Significance. If the central claims hold, the work could supply a lightweight, interpretable tool for comparing local protein motifs that existing methods handle poorly. The explicit alignment matrix and the availability of both learned and parameter-light variants are practical strengths. Open code further supports verification and reuse. Significance ultimately hinges on whether the OT-derived alignments recover functionally relevant residues rather than purely geometric correspondences.

major comments (2)
  1. [Abstract] Abstract: the assertion of 'accurate' residue-level alignments supported by 'extensive quantitative evaluations' is load-bearing for the central claim, yet the manuscript provides insufficient detail on data splits, baseline selection, and error analysis.

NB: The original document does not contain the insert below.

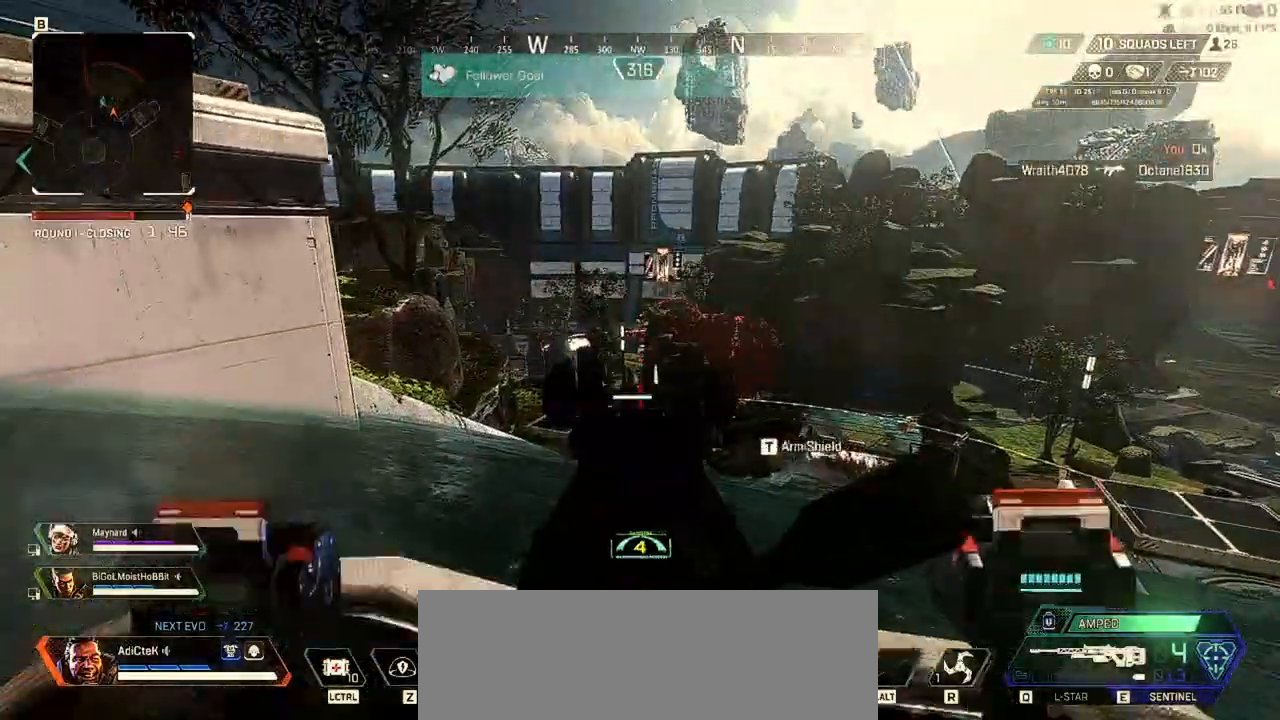
{"keys": ["a", "w"], "mouse": ["right"], "events": []}
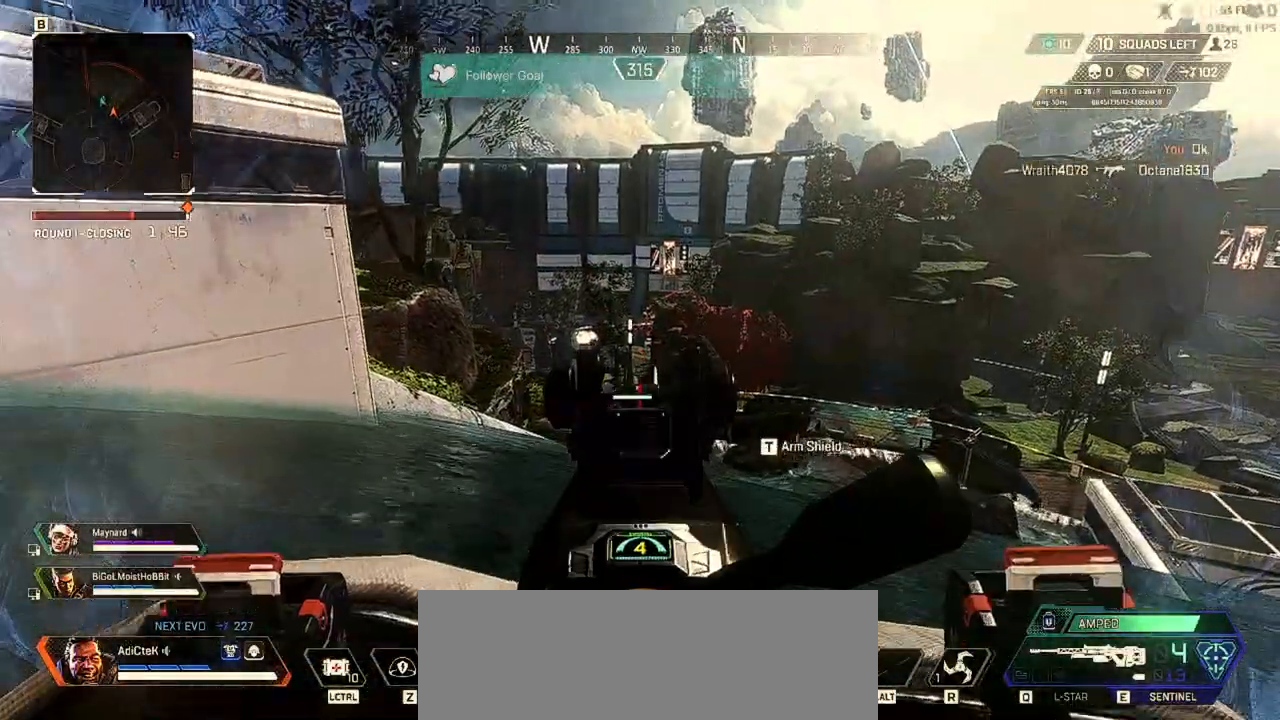
{"keys": ["a", "w"], "mouse": ["right"], "events": []}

Without these elements it is impossible to rule out post-hoc selection or to confirm that the reported metrics genuinely validate the OT formulation.
  2. [Methods] Methods (regularized OT formulation and cost function): the claim that the Sinkhorn-derived transport plan yields biologically meaningful alignments rests on the unverified assumption that high-mass entries correspond to functional or conserved residues rather than local geometric or embedding similarities. This assumption is central to the biological utility asserted in the case studies and requires explicit validation (e.g., overlap with known active-site residues or motif databases) to be load-bearing.
minor comments (1)
  1. [Implementation and Reproducibility] The GitHub repository is cited for reproducibility, but the manuscript should explicitly list which data splits, trained weights, and evaluation scripts are included so that the quantitative results can be regenerated without ambiguity.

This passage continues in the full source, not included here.